Problem to solve.
The material below holds a span beginning at the line with "X0030119Y0045241D01*" and ending at the line with "X0046119Y0023241D02*". Quote that span exactly, both ends included, and only that span.
+++
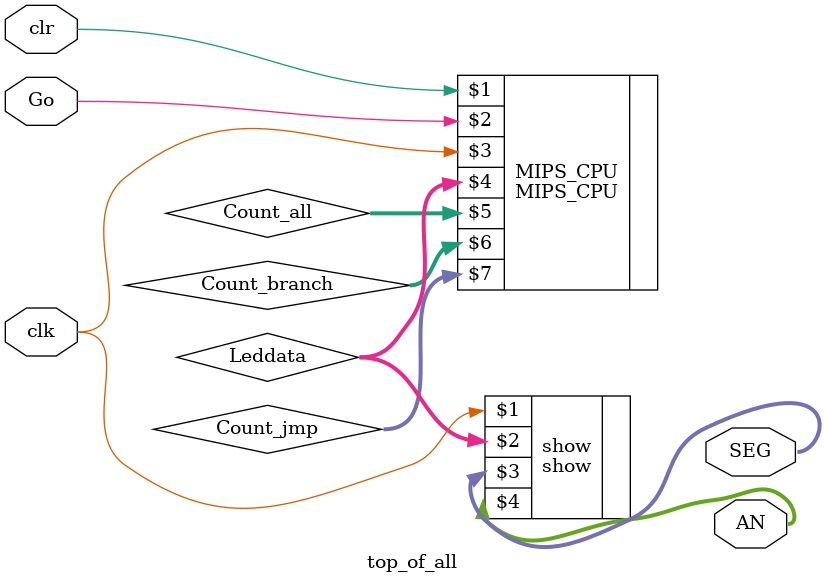
<source format=v>
`timescale 1ns / 1ps


module top_of_all(clr,Go,clk,SEG,AN);
	input clr,Go,clk;
	output [7:0] AN,SEG;
	
	wire [31:0] Leddata,Count_all,Count_branch,Count_jmp;
	
	show show(clk,Leddata,SEG,AN);
	MIPS_CPU MIPS_CPU(clr,Go,clk,Leddata,Count_all,Count_branch,Count_jmp);
	
endmodule

</source>
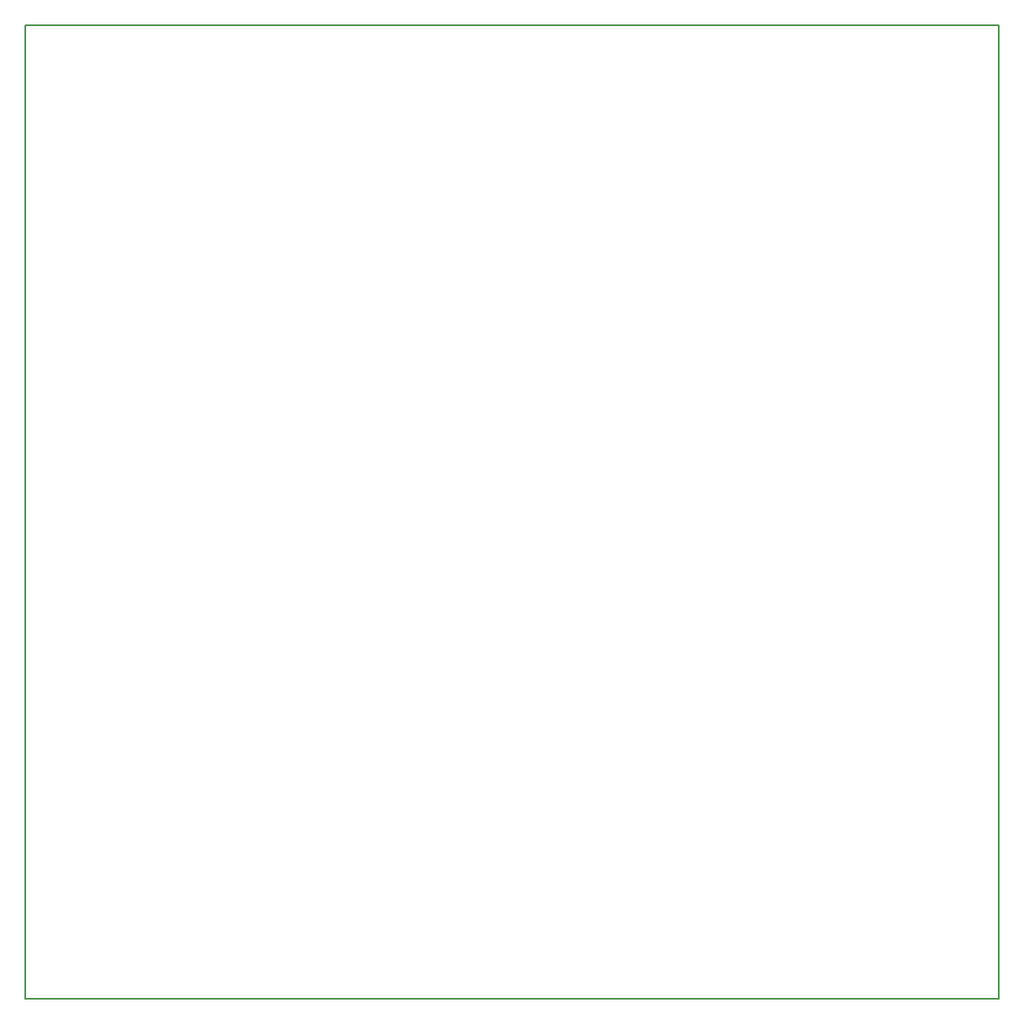
<source format=gbr>
G04 #@! TF.GenerationSoftware,KiCad,Pcbnew,5.0.1+dfsg1-3*
G04 #@! TF.CreationDate,2018-12-12T18:27:28+01:00*
G04 #@! TF.ProjectId,BitkanoneV2,4269746B616E6F6E6556322E6B696361,2.0*
G04 #@! TF.SameCoordinates,Original*
G04 #@! TF.FileFunction,Paste,Bot*
G04 #@! TF.FilePolarity,Positive*
%FSLAX46Y46*%
G04 Gerber Fmt 4.6, Leading zero omitted, Abs format (unit mm)*
G04 Created by KiCad (PCBNEW 5.0.1+dfsg1-3) date Mi 12 Dez 2018 18:27:28 CET*
%MOMM*%
%LPD*%
G01*
G04 APERTURE LIST*
%ADD10C,0.150000*%
G04 APERTURE END LIST*
D10*
X118000000Y-20000000D02*
X20000000Y-20000000D01*
X118000000Y-118000000D02*
X118000000Y-20000000D01*
X20000000Y-118000000D02*
X118000000Y-118000000D01*
X20000000Y-20000000D02*
X20000000Y-118000000D01*
M02*

</source>
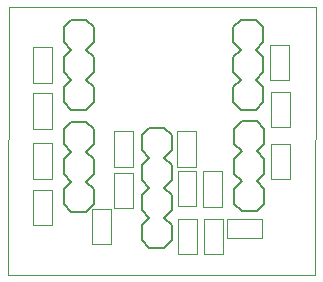
<source format=gto>
G75*
%MOIN*%
%OFA0B0*%
%FSLAX25Y25*%
%IPPOS*%
%LPD*%
%AMOC8*
5,1,8,0,0,1.08239X$1,22.5*
%
%ADD10C,0.00000*%
%ADD11C,0.00800*%
%ADD12C,0.00200*%
D10*
X0001424Y0001600D02*
X0001784Y0091123D01*
X0104108Y0091123D01*
X0103748Y0001600D01*
X0001424Y0001600D01*
D11*
X0022619Y0022741D02*
X0027619Y0022741D01*
X0030119Y0025241D01*
X0030119Y0030241D01*
X0027619Y0032741D01*
X0030119Y0035241D01*
X0030119Y0040241D01*
X0027619Y0042741D01*
X0030119Y0045241D01*
X0030119Y0050241D01*
X0027619Y0052741D01*
X0022619Y0052741D01*
X0020119Y0050241D01*
X0020119Y0045241D01*
X0022619Y0042741D01*
X0020119Y0040241D01*
X0020119Y0035241D01*
X0022619Y0032741D01*
X0020119Y0030241D01*
X0020119Y0025241D01*
X0022619Y0022741D01*
X0046119Y0023241D02*
X0046119Y0028241D01*
X0048619Y0030741D01*
X0046119Y0033241D01*
X0046119Y0038241D01*
X0048619Y0040741D01*
X0046119Y0043241D01*
X0046119Y0048241D01*
X0048619Y0050741D01*
X0053619Y0050741D01*
X0056119Y0048241D01*
X0056119Y0043241D01*
X0053619Y0040741D01*
X0056119Y0038241D01*
X0056119Y0033241D01*
X0053619Y0030741D01*
X0056119Y0028241D01*
X0056119Y0023241D01*
X0053619Y0020741D01*
X0056119Y0018241D01*
X0056119Y0013241D01*
X0053619Y0010741D01*
X0048619Y0010741D01*
X0046119Y0013241D01*
X0046119Y0018241D01*
X0048619Y0020741D01*
X0046119Y0023241D01*
X0076859Y0025431D02*
X0076859Y0030431D01*
X0079359Y0032931D01*
X0076859Y0035431D01*
X0076859Y0040431D01*
X0079359Y0042931D01*
X0076859Y0045431D01*
X0076859Y0050431D01*
X0079359Y0052931D01*
X0084359Y0052931D01*
X0086859Y0050431D01*
X0086859Y0045431D01*
X0084359Y0042931D01*
X0086859Y0040431D01*
X0086859Y0035431D01*
X0084359Y0032931D01*
X0086859Y0030431D01*
X0086859Y0025431D01*
X0084359Y0022931D01*
X0079359Y0022931D01*
X0076859Y0025431D01*
X0079166Y0056847D02*
X0084166Y0056847D01*
X0086666Y0059347D01*
X0086666Y0064347D01*
X0084166Y0066847D01*
X0086666Y0069347D01*
X0086666Y0074347D01*
X0084166Y0076847D01*
X0086666Y0079347D01*
X0086666Y0084347D01*
X0084166Y0086847D01*
X0079166Y0086847D01*
X0076666Y0084347D01*
X0076666Y0079347D01*
X0079166Y0076847D01*
X0076666Y0074347D01*
X0076666Y0069347D01*
X0079166Y0066847D01*
X0076666Y0064347D01*
X0076666Y0059347D01*
X0079166Y0056847D01*
X0030119Y0059241D02*
X0027619Y0056741D01*
X0022619Y0056741D01*
X0020119Y0059241D01*
X0020119Y0064241D01*
X0022619Y0066741D01*
X0020119Y0069241D01*
X0020119Y0074241D01*
X0022619Y0076741D01*
X0020119Y0079241D01*
X0020119Y0084241D01*
X0022619Y0086741D01*
X0027619Y0086741D01*
X0030119Y0084241D01*
X0030119Y0079241D01*
X0027619Y0076741D01*
X0030119Y0074241D01*
X0030119Y0069241D01*
X0027619Y0066741D01*
X0030119Y0064241D01*
X0030119Y0059241D01*
D12*
X0036969Y0049646D02*
X0043269Y0049646D01*
X0043269Y0037835D01*
X0036969Y0037835D01*
X0036969Y0049646D01*
X0036875Y0035702D02*
X0043174Y0035702D01*
X0043174Y0023891D01*
X0036875Y0023891D01*
X0036875Y0035702D01*
X0035946Y0023741D02*
X0029646Y0023741D01*
X0029646Y0011930D01*
X0035946Y0011930D01*
X0035946Y0023741D01*
X0016261Y0018229D02*
X0009961Y0018229D01*
X0009961Y0030040D01*
X0016261Y0030040D01*
X0016261Y0018229D01*
X0016269Y0033835D02*
X0009969Y0033835D01*
X0009969Y0045646D01*
X0016269Y0045646D01*
X0016269Y0033835D01*
X0016261Y0050513D02*
X0009961Y0050513D01*
X0009961Y0062324D01*
X0016261Y0062324D01*
X0016261Y0050513D01*
X0016269Y0065835D02*
X0009969Y0065835D01*
X0009969Y0077646D01*
X0016269Y0077646D01*
X0016269Y0065835D01*
X0057969Y0049646D02*
X0057969Y0037835D01*
X0064269Y0037835D01*
X0064269Y0049646D01*
X0057969Y0049646D01*
X0058042Y0036340D02*
X0064341Y0036340D01*
X0064341Y0024529D01*
X0058042Y0024529D01*
X0058042Y0036340D01*
X0066569Y0036256D02*
X0072869Y0036256D01*
X0072869Y0024445D01*
X0066569Y0024445D01*
X0066569Y0036256D01*
X0064590Y0020520D02*
X0058291Y0020520D01*
X0058291Y0008709D01*
X0064590Y0008709D01*
X0064590Y0020520D01*
X0066787Y0020411D02*
X0073086Y0020444D01*
X0073148Y0008633D01*
X0066848Y0008600D01*
X0066787Y0020411D01*
X0074528Y0020198D02*
X0074528Y0013898D01*
X0086339Y0013898D01*
X0086339Y0020198D01*
X0074528Y0020198D01*
X0089095Y0033583D02*
X0089095Y0045394D01*
X0095394Y0045394D01*
X0095394Y0033583D01*
X0089095Y0033583D01*
X0089095Y0050906D02*
X0095394Y0050906D01*
X0095394Y0062717D01*
X0089095Y0062717D01*
X0089095Y0050906D01*
X0088879Y0066685D02*
X0088879Y0078496D01*
X0095179Y0078496D01*
X0095179Y0066685D01*
X0088879Y0066685D01*
M02*

</source>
+++
Reply to the exercise.
X0030119Y0045241D01*
X0030119Y0050241D01*
X0027619Y0052741D01*
X0022619Y0052741D01*
X0020119Y0050241D01*
X0020119Y0045241D01*
X0022619Y0042741D01*
X0020119Y0040241D01*
X0020119Y0035241D01*
X0022619Y0032741D01*
X0020119Y0030241D01*
X0020119Y0025241D01*
X0022619Y0022741D01*
X0046119Y0023241D02*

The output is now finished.